Watchpro.com got there first: Barbie pink watches to wear this summer. I’d leave it with them, only the selection of watches offered by the venerable industry booster is lackluster. Literally. They’re pink, but aside from the official timepiece, none of them are hot pink. Not in-yer-face Barbie pink. Not technically Barbie pink. Yes, that’s a thing.
Barbie pink is a bright, vibrant shade of pink, often described as a “hot pink” or “magenta-pink.” It’s a saturated color; it has a high concentration of color pigment.
For computer software and on websites, the hexadecimal color code for Barbie pink is #E0218A. Barbie pink is also associated with the Pantone color number 219C. In the RGB color model, Barbie pink is composed of red (87.84%) green (12.94%) and blue (54.12%).

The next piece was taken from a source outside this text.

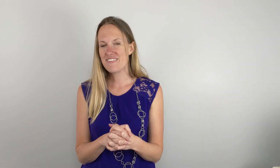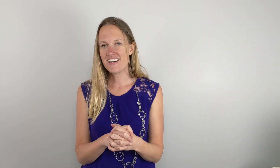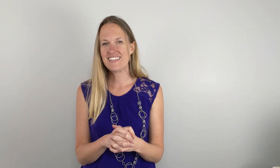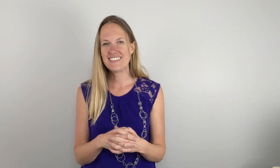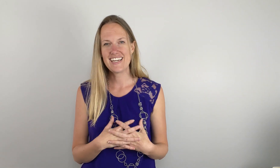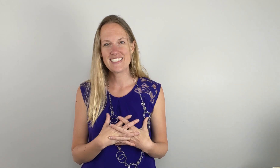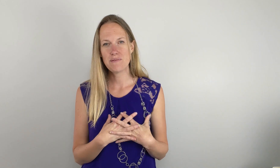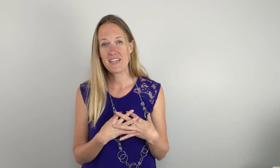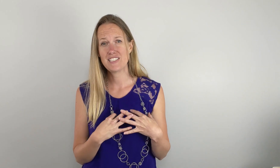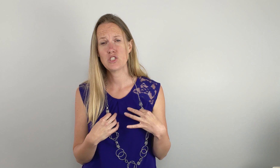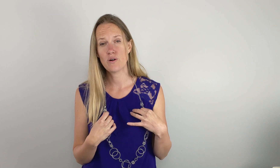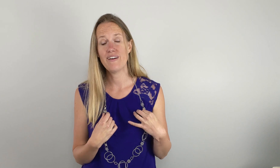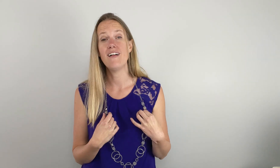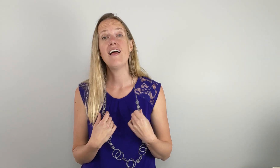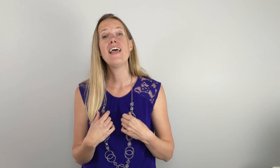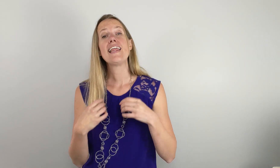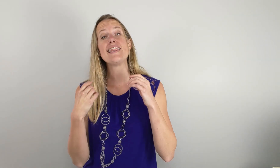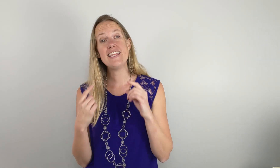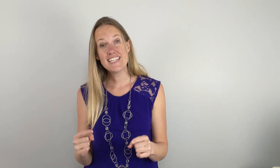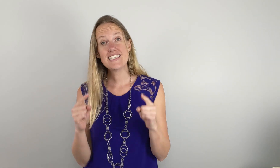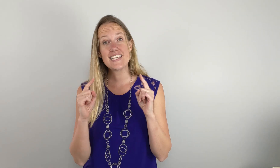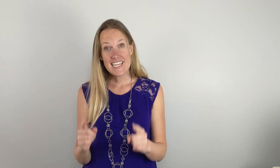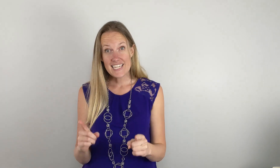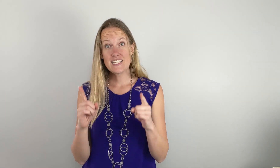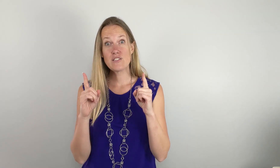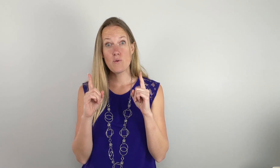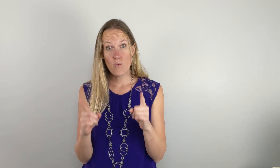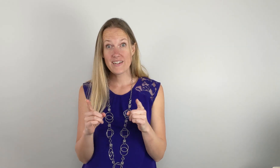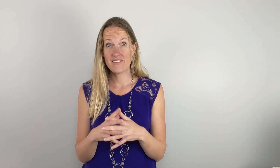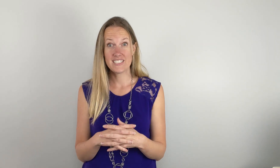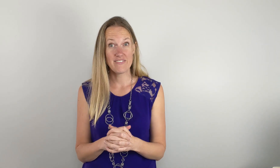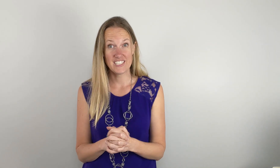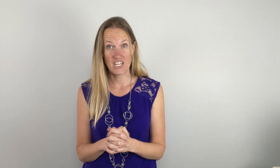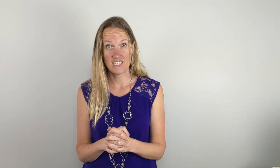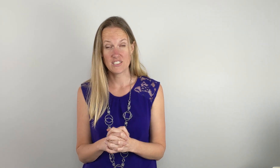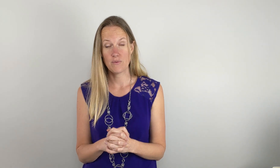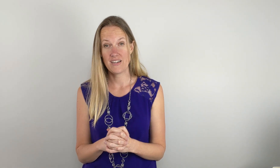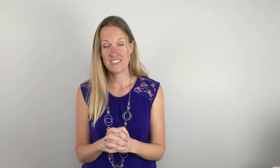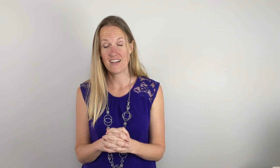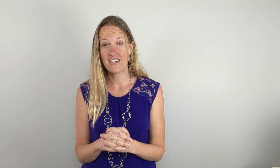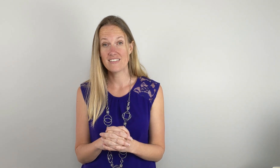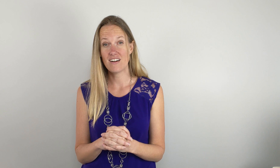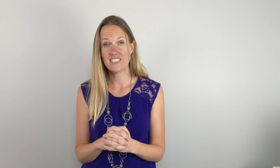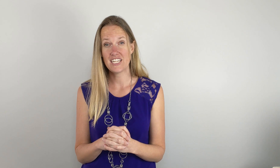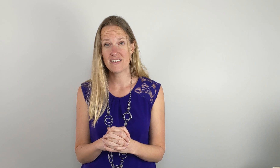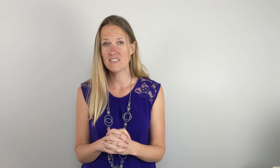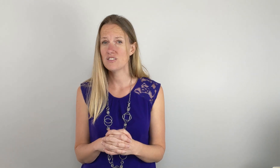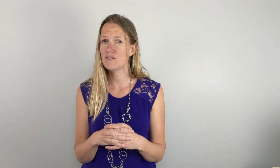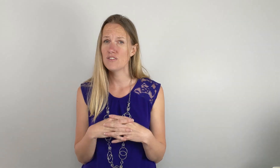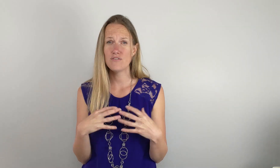I finally decided to make a tutorial. This is one of the toughest songs that we have signed on the channel so if you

Unfortunately, I’m red/green color blind. So I had to put in my contacts and wear color correcting sunglasses to make sure I got it right. Which I didn’t exactly.

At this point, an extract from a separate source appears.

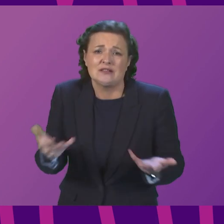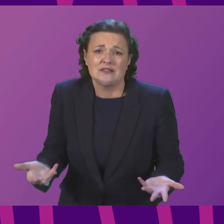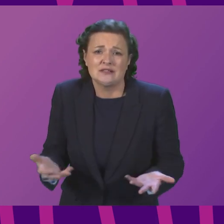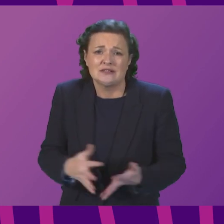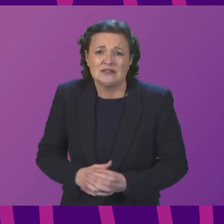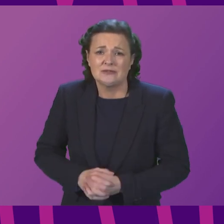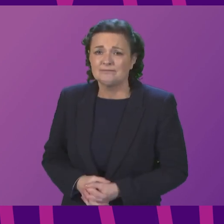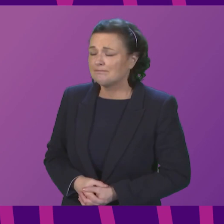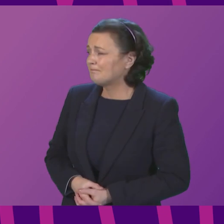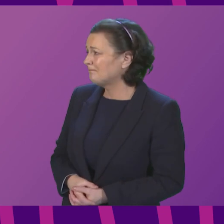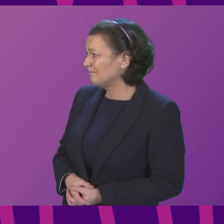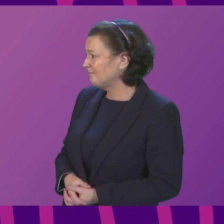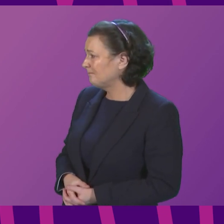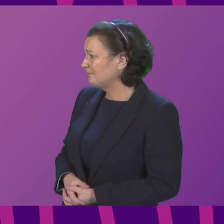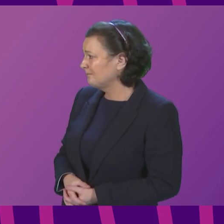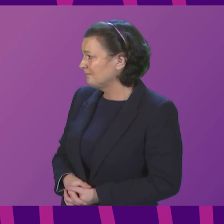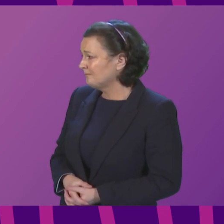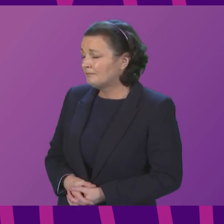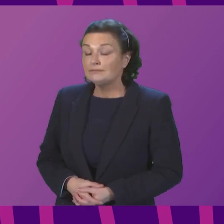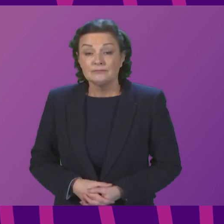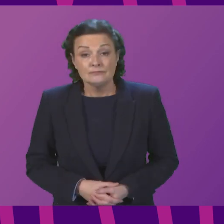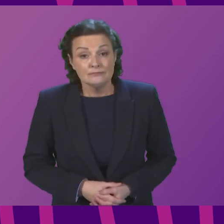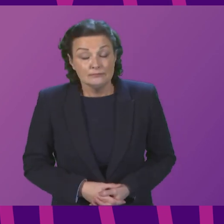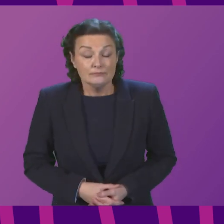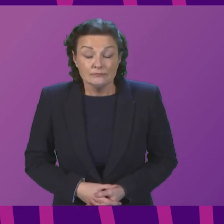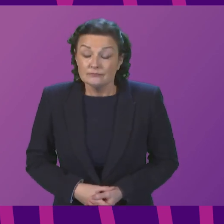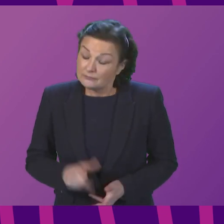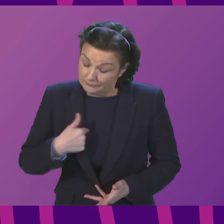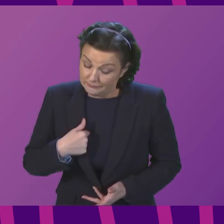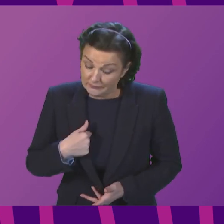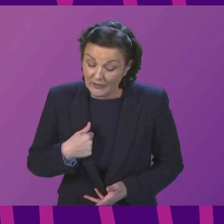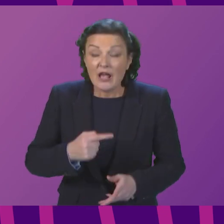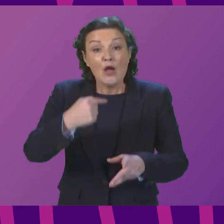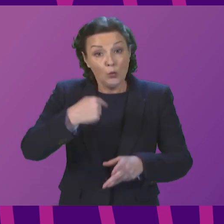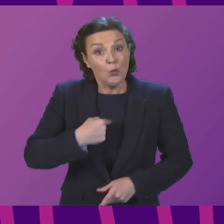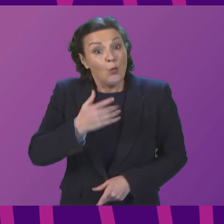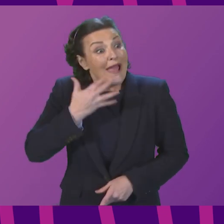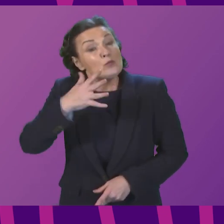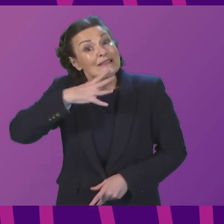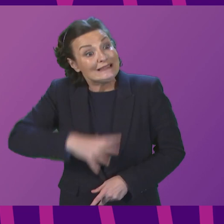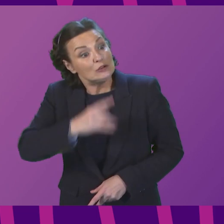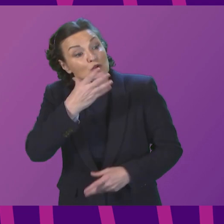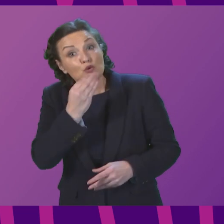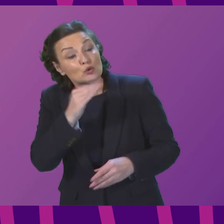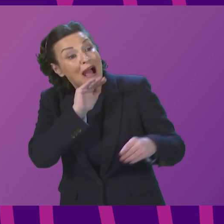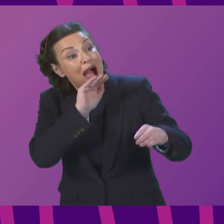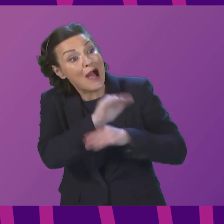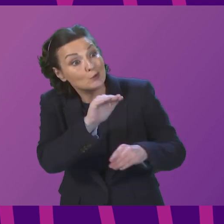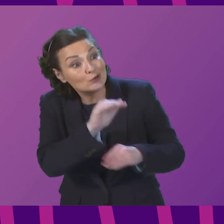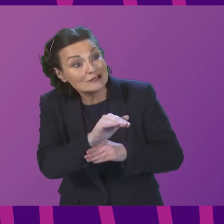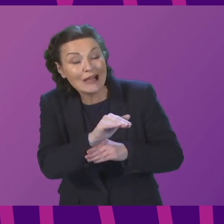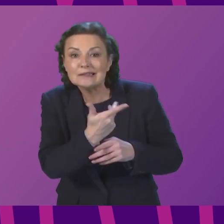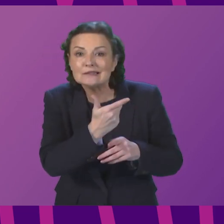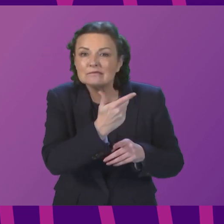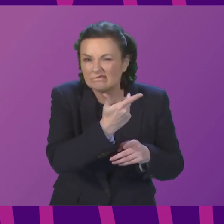Would it make sense to use external expertise to free up civil servants to focus on the policy development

One more thing: a Barbie pink watch is quite a fashion statement. Wear it with pride, but know that it detracts from, say, anything you wear, and it’s likely go out of fashion by the end of the month.
Also, Barbie doesn’t wear a watch in the movie. Other than hot pink Apple Watch straps, mainstream watchmakers aren’t on board with the think pink trend of the moment. I had to compromise color and dig deep…
Swatch Fade to Pink $95
“This dreamy, two-toned watch features a pink and green gradient print on its strap and aluminum face. It has a biosourced case and biosourced glass with Swatch Solar Spectrum effect and includes a day-date window at 3 o’clock.”
On the positive side, it’s a Swatch. If you’re going to wear a loud watch, why not wear a LOUD ONE (ticking-wise)? On the negative side, the Fade to Pink isn’t all that pink. Certainly not as pink as the Swatch Blurry Pink – an excellent choice is you don’t mind wearing a 34mm watch. The FTP is a full 41mm, large enough for anyone who thinks like a Texan.
Also note: the Solar Spectrum Effect does not a solar-powered watch make. In other words, the color fades into each other. But you knew that, right? Good call on the grey jacket.
poshmark.com presents this beaut as a new-in-box timepiece – that needs a battery! That probably accounts for some of the discount (down from a theoretical $225). That and the fact that a hot pink Michael Kors watch is like one of those mixed breed rescue dogs that everyone notices, but no one takes home. Then again, 35 viewers hit “like.” So there is that.
The listing doesn’t specify the size, but anything called Slim Runway isn’t going to measure up to even the smallest Panerai (the 38mm Panerai Luminor Due 3 Days Automatic Acciaio). Fossil makes the timepieces for MK, so it’s a cheap-ass Chinese deal with a metal bracelet that most likely compares with a hair shirt for comfort. Hey, you gotta suffer for fashion.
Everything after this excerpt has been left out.